| ELENCO ATTIVITÀ |
1. Rispondi in poche parole alle domande sul brano dedicato all'intelligenza artificiale:
(a) Come si chiama il festival a cui partecipavano esperti di tutto il mondo?
(b) Quale corso di laurea coordina Mauro Conti all'università di Padova?
(c) Di quale laboratorio è responsabile Eugenio Santoro?
2. Riprendi il brano sull'intelligenza artificiale dal punto in cui si ferma e scrivi un paragrafo che porti avanti il discorso.

Alcune settimane fa esperti di tutto il mondo partecipavano al World Artificial Intelligence Cannes Festival, la più grande rassegna attualmente dedicata ai temi dell’intelligenza artificiale, di cui di questi tempi si parla molto: gli algoritmi e la possibilità di avere interfacce sempre più “intelligenti” capaci di imparare dai loro stessi errori rappresenta un’enorme opportunità per imprese e cittadini. Daniele Mont D’Arpizio, che ha seguito l’evento come inviato de Il Bo Live nella città della Costa Azzurra, ha discusso nei suoi servizi molte delle questioni che ruotano intorno all’argomento: dal ruolo dei protagonisti di questa nuova “rivoluzione” ai bias storici e sistemici che rischiano di annidarsi dentro i codici informatici; dagli aspetti etici necessariamente da considerare quando si delegano decisioni ai sistemi di intelligenza artificiale fino ai possibili ambiti di applicazione di questi strumenti. In questo senso, l’impatto maggiore, secondo Mauro Conti, coordinatore del corso di laurea magistrale in Cybersecurity all’università di Padova e presente a Cannes, è visibile oggi soprattutto in ambiti particolari come la diagnostica medica o i veicoli a guida autonoma. In questo servizio di In Salute, ci soffermeremo proprio sulle ricadute che i sistemi di AI possono avere ambito medico, discutendone opportunità e criticità con Eugenio Santoro, responsabile del laboratorio di informatica medica dell’Istituto di ricerche farmacologiche Mario Negri, che da anni si occupa dell’argomento.

| MATERIALE FORNITO |
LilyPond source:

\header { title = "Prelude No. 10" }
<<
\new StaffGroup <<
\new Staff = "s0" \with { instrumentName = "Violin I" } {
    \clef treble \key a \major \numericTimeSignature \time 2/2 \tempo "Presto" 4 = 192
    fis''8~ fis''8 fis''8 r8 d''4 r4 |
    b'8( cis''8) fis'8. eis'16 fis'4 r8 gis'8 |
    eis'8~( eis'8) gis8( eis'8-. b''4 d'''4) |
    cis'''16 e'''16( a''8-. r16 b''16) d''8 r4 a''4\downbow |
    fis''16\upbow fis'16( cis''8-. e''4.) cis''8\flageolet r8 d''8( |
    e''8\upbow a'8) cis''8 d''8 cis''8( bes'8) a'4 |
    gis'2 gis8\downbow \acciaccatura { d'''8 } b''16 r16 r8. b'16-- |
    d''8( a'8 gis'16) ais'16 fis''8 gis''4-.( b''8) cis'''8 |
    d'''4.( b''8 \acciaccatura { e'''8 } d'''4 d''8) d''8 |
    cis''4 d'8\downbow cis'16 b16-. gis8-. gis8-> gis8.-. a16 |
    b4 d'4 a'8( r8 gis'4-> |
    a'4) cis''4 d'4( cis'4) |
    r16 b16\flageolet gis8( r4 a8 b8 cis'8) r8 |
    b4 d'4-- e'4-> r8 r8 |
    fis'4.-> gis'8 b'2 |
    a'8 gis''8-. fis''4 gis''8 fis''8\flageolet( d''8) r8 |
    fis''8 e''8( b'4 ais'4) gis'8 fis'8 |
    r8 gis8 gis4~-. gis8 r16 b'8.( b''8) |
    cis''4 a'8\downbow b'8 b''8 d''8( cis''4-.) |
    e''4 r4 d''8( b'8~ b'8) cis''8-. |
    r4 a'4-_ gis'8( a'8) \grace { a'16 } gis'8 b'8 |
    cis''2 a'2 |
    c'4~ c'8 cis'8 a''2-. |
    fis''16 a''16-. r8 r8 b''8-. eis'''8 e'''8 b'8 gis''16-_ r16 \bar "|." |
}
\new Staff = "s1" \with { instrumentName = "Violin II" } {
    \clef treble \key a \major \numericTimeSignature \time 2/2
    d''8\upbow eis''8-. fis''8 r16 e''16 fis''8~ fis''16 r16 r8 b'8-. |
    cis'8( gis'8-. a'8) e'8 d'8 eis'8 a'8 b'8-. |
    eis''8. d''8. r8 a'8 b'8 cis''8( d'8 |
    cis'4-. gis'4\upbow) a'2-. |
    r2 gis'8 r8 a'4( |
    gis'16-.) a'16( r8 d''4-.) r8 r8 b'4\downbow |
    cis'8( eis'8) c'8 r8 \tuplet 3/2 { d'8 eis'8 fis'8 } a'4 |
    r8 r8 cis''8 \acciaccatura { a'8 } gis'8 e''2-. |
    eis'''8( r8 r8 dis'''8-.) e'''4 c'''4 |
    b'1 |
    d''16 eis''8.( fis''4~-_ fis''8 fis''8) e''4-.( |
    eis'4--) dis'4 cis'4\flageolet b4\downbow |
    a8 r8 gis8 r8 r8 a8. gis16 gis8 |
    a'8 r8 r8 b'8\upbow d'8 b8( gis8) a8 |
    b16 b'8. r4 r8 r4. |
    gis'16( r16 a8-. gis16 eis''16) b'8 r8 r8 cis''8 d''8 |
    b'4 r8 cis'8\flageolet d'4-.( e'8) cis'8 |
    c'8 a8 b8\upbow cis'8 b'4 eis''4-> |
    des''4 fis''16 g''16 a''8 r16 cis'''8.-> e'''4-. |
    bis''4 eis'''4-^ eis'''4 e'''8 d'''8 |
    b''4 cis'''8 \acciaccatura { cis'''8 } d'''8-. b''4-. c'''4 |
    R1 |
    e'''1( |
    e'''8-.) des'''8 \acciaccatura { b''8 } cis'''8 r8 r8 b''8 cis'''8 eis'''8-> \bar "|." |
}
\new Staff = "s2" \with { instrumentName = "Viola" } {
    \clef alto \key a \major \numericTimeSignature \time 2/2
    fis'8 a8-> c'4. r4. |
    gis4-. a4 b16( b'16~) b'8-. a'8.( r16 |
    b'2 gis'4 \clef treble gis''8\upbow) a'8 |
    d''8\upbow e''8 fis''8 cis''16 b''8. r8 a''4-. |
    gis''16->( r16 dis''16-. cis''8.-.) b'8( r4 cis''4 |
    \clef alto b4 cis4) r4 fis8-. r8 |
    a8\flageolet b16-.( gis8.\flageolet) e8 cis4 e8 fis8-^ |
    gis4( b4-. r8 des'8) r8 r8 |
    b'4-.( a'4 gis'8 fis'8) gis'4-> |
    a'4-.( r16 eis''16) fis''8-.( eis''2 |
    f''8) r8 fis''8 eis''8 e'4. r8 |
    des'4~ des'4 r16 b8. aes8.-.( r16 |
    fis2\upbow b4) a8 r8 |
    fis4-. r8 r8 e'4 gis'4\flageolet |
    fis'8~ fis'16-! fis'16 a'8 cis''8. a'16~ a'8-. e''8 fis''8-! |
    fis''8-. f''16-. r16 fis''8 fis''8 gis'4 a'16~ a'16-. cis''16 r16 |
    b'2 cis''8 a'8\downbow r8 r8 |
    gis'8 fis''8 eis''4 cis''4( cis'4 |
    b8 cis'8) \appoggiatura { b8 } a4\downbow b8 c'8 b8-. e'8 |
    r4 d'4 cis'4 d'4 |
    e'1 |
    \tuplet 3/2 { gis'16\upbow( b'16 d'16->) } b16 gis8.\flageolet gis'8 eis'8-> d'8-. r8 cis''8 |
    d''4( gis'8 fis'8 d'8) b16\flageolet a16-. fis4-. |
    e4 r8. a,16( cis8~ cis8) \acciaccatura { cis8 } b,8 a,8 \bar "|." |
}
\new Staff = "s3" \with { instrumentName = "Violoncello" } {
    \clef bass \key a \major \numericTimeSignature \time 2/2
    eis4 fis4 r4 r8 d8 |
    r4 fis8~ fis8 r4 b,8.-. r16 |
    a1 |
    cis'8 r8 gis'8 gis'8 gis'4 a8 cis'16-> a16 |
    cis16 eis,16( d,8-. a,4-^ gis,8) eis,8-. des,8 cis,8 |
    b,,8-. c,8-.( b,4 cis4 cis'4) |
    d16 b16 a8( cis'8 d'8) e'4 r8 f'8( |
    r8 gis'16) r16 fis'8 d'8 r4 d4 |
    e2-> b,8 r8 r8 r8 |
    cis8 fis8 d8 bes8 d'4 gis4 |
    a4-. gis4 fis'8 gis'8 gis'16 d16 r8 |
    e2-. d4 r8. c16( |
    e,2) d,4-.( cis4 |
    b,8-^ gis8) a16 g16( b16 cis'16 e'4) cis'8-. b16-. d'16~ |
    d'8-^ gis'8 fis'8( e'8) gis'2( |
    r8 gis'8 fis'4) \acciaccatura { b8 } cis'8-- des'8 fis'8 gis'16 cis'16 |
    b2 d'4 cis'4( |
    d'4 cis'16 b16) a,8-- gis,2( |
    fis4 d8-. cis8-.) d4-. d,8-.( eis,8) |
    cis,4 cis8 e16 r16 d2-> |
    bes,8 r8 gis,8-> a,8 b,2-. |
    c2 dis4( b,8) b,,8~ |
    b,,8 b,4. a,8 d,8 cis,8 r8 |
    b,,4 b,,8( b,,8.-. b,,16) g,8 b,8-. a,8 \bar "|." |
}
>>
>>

| RISPOSTE ALLE ATTIVITÀ |
1.
(a) World Artificial Intelligence Cannes Festival.
(b) Il corso di laurea magistrale in Cybersecurity.
(c) Il laboratorio di informatica medica dell'Istituto di ricerche farmacologiche Mario Negri.

2.
Campi di applicazione dell’AI in medicina

“Gli ambiti di applicazione dell’intelligenza artificiale in medicina sono molteplici – esordisce Santoro –. Innanzitutto esistono i cosiddetti sistemi di Chatbot, cioè risponditori automatici, assistenti virtuali in grado di  assistere cittadini e pazienti e fornire informazioni. Questa è un'area in forte espansione, cui si fa ricorso per esempio in Inghilterra per attivare sistemi di triage che consentono di verificare la reale necessità di contattare un medico”.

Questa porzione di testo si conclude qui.